What I have noticed, is that dump of the different generations are different in size (up to a magnitude). Textual dumps also differ.

I would have assumed the serialization and deserialization steps to produce an AST which is the same as the original.

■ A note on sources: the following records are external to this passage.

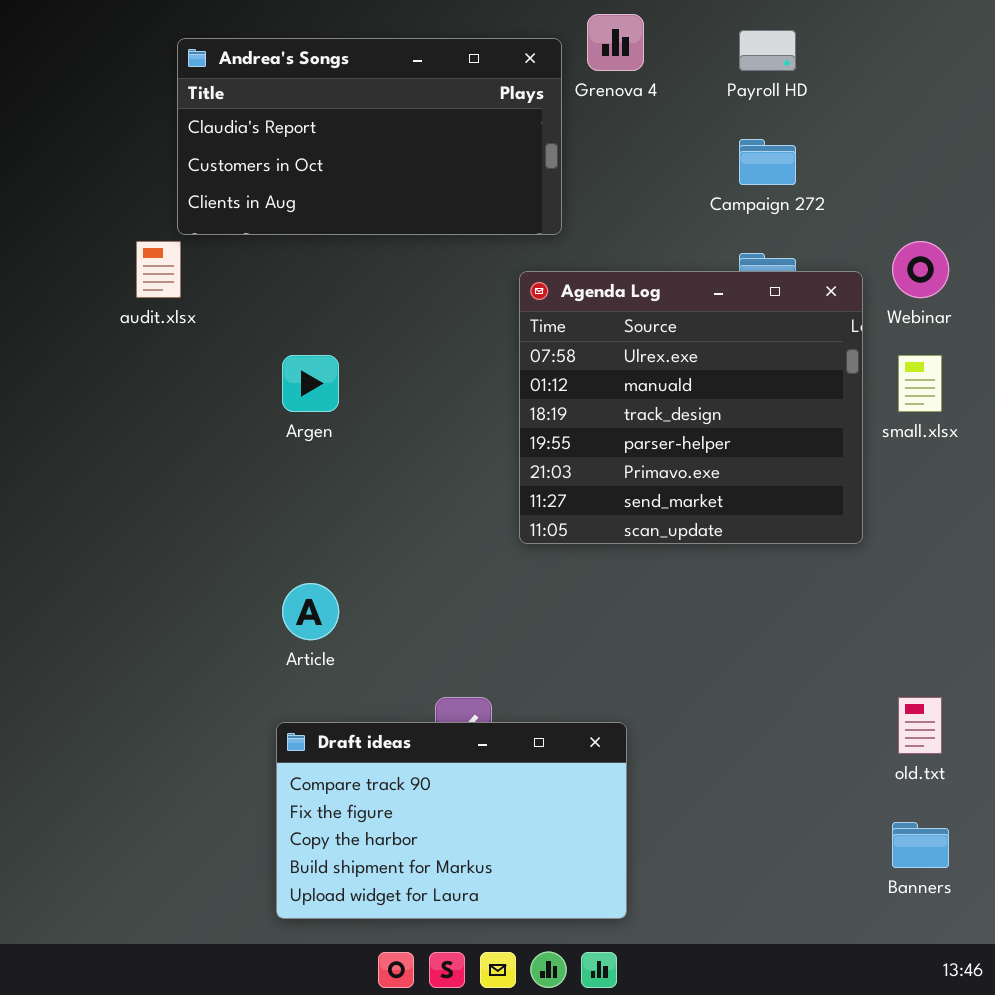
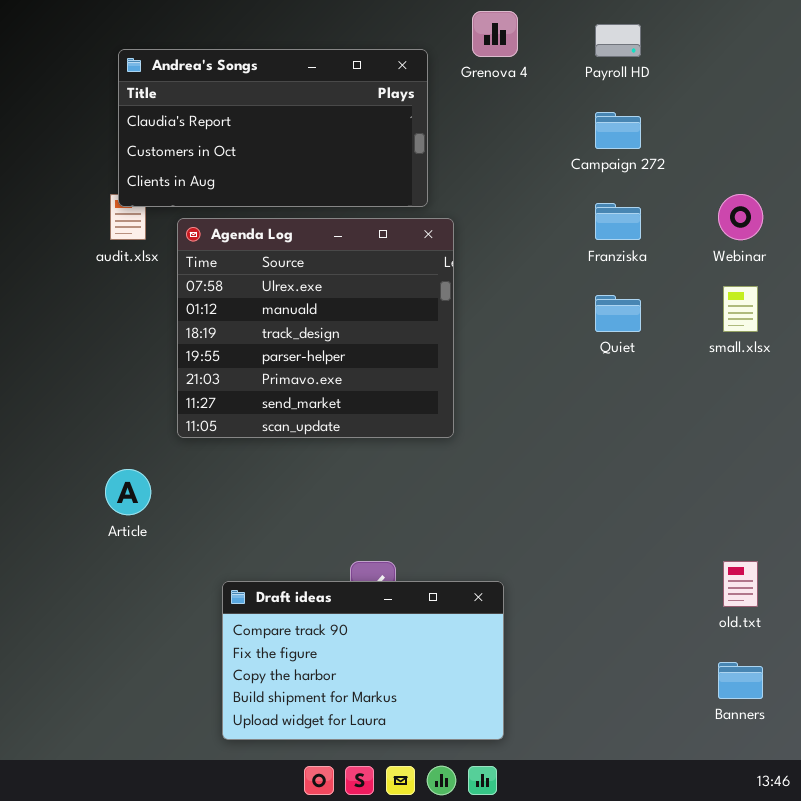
Andrea's Songs: [177,38,562,235] -> [118,49,428,207], moved
Agenda Log: [519,271,863,544] -> [177,218,454,438], moved
Article: [282,583,339,640] -> [105,469,151,515], moved

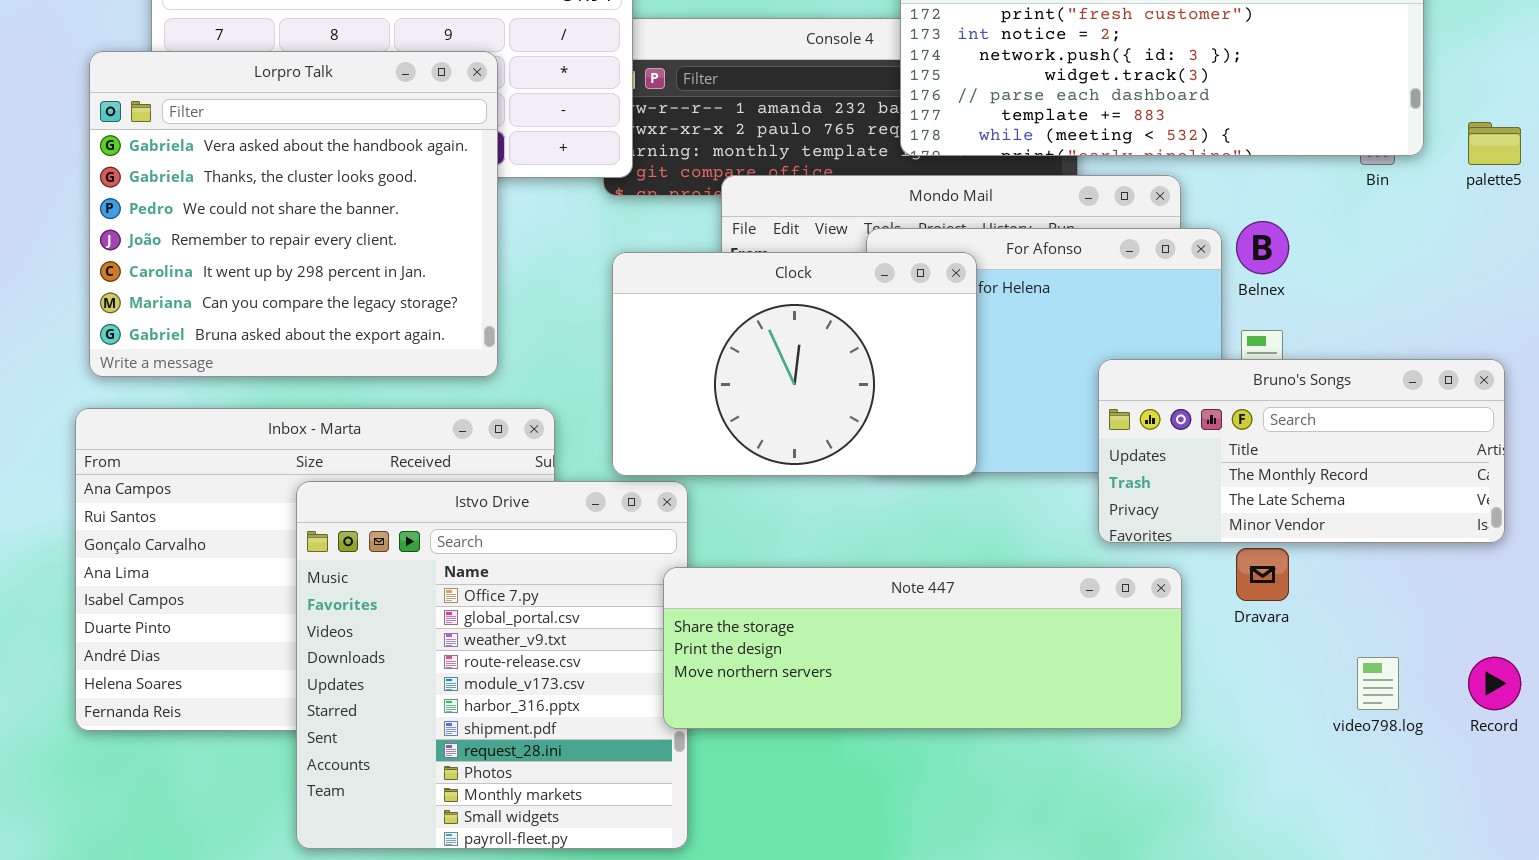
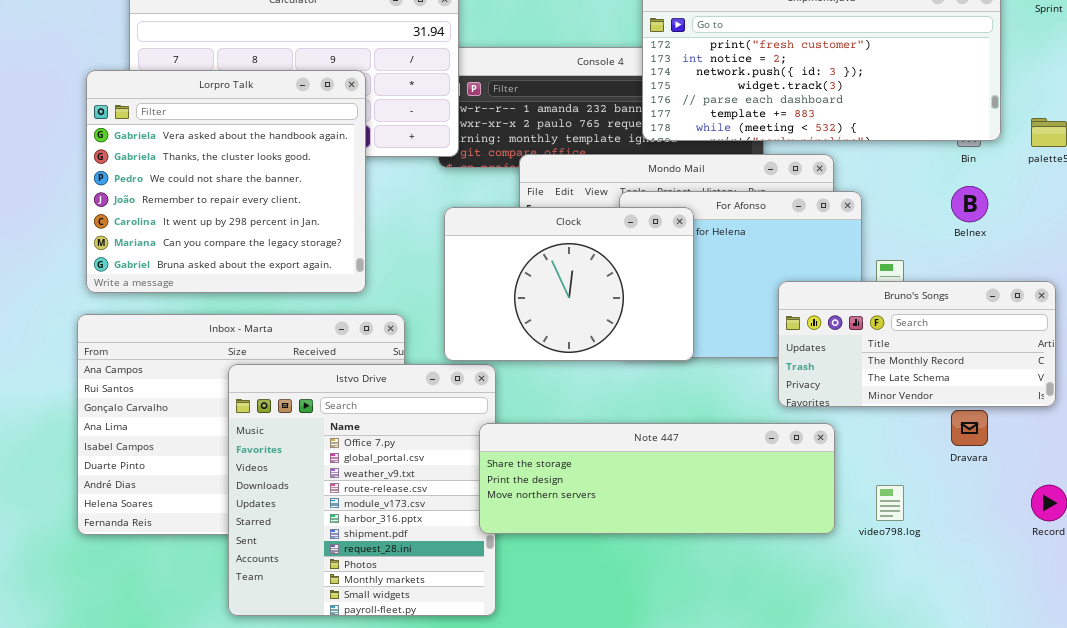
Belnex: [1236,221,1289,274] -> [951,186,988,222], moved
Dravara: [1236,548,1289,601] -> [951,410,988,446], moved
video798.log: [1357,657,1399,710] -> [876,485,904,521], moved

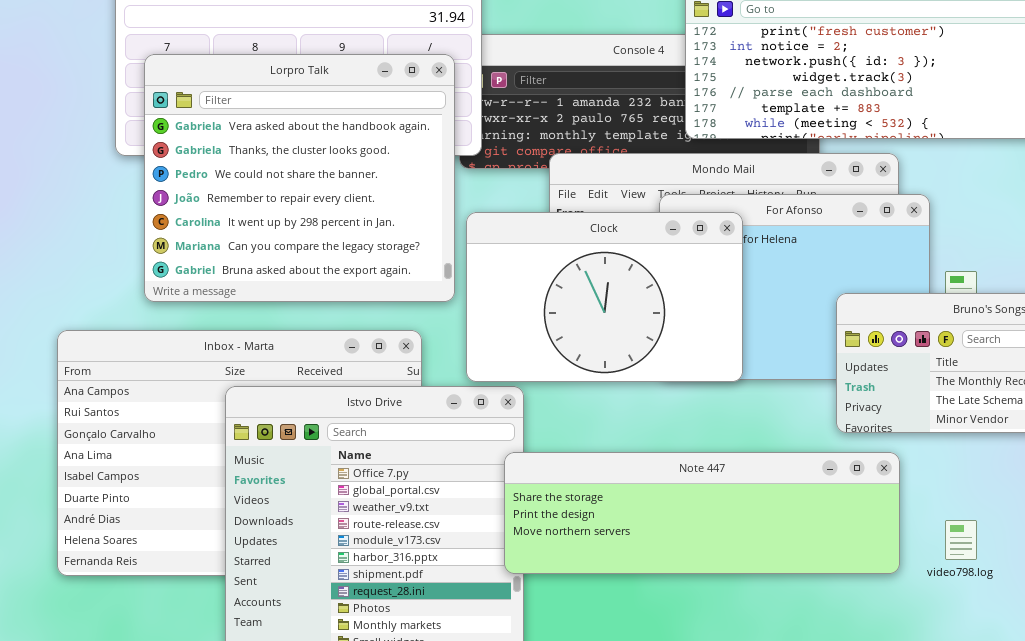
Lorpro Talk: [86,70,366,293] -> [144,54,455,302], moved

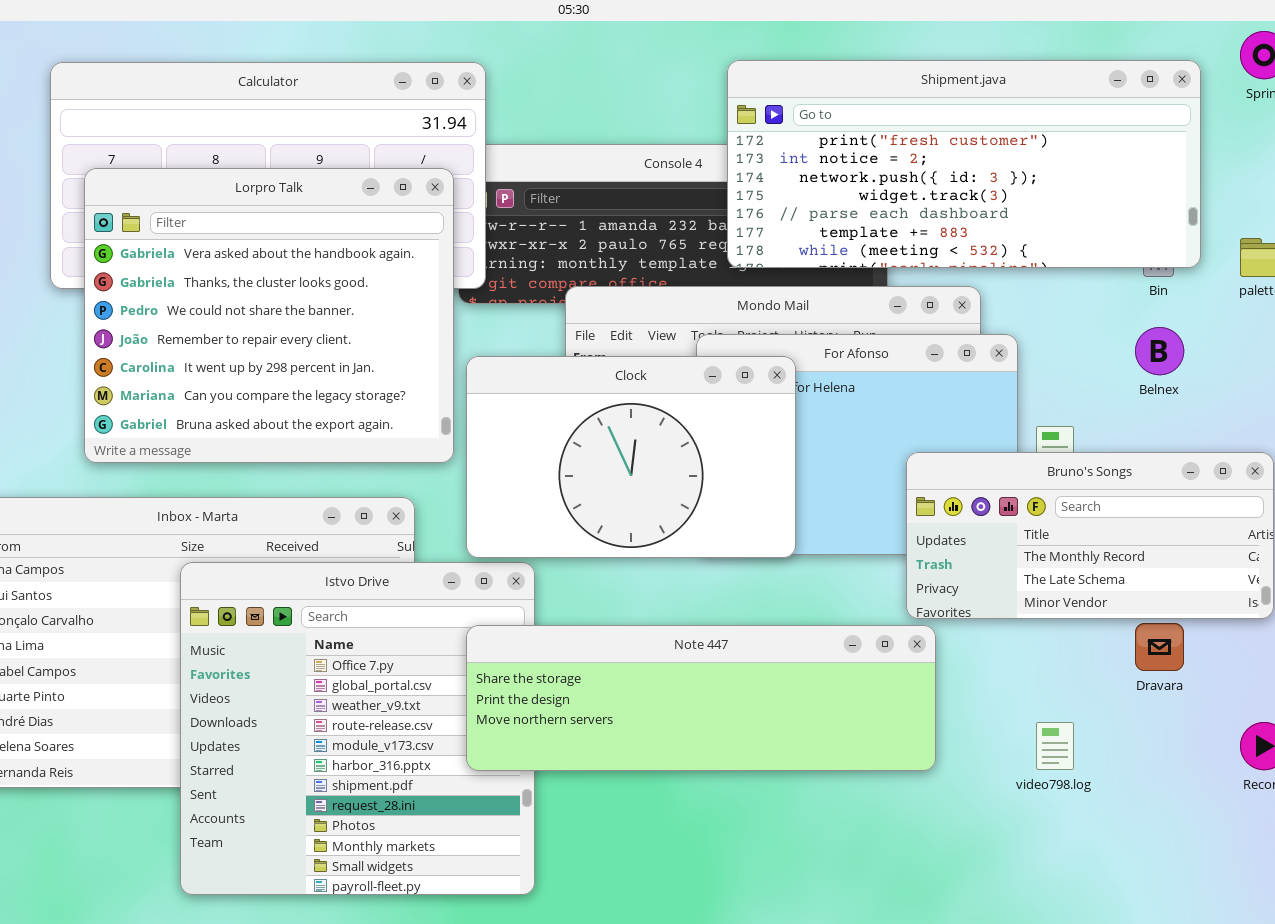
Note 447: [504,452,900,574] -> [466,625,936,771], moved

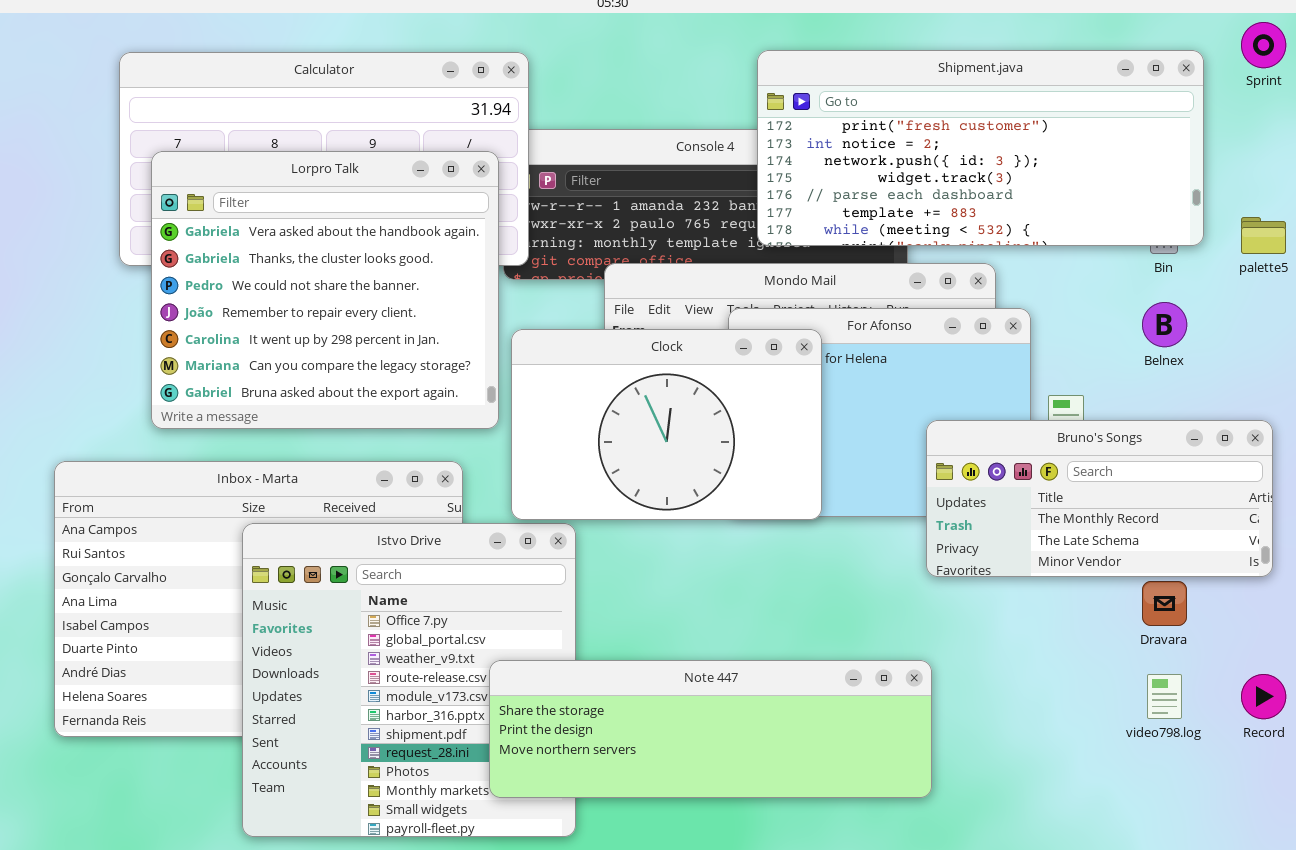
Note 447: [466,625,936,771] -> [489,660,932,798], moved
video798.log: [1036,722,1074,770] -> [1147,674,1182,719], moved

Maybe I have done it the wrong way, in the following outline I try to give the gist of the method used:

void textual_dump_to_file(const ASTUnit& unit, StringRef file_path) {

using namespace llvm::sys::fs;

using namespace llvm::sys::path;

// mkdir -p


std::error_code EC;

llvm::raw_fd_ostream out {file_path, EC};

unit.getASTContext().getTranslationUnitDecl()->dump(out, /deserialize/ true);


void experiment_with_unit(CompilerInstance& CI, ASTUnit& Unit, StringRef MethodPrefix, StringRef SourcePath) {

using namespace llvm::sys::fs;

using namespace llvm::sys::path;

IntrusiveRefCntPtr DiagOpts = new DiagnosticOptions();

TextDiagnosticPrinter *DiagClient = new TextDiagnosticPrinter(llvm::errs(), &*DiagOpts);

IntrusiveRefCntPtr DiagID(new DiagnosticIDs());

IntrusiveRefCntPtr Diags(

new DiagnosticsEngine(DiagID, &*DiagOpts, DiagClient));

llvm::SmallString<256> TextDumpPath{MethodPrefix};


llvm::SmallString<256> BinaryDumpPath {TextDumpPath};

replace_extension(TextDumpPath, “.txt1”);

replace_extension(BinaryDumpPath, “.bin1”);


textual_dump_to_file(Unit, TextDumpPath);

auto Dump1Loaded = ASTUnit::LoadFromASTFile(

std::string(BinaryDumpPath), CI.getPCHContainerOperations()->getRawReader(),

ASTUnit::LoadEverything, Diags, CI.getFileSystemOpts());

replace_extension(TextDumpPath, “.txt2”);

replace_extension(BinaryDumpPath, “.bin2”);


textual_dump_to_file(*Dump1Loaded, TextDumpPath);


Files with extensions txt1 and txt2 differ, and bin1 and bin2 as well.

I would think that if there is a problem in the reproducibility of the AST, then it would affect modules, and the analyzer as well.

Any thoughts on this?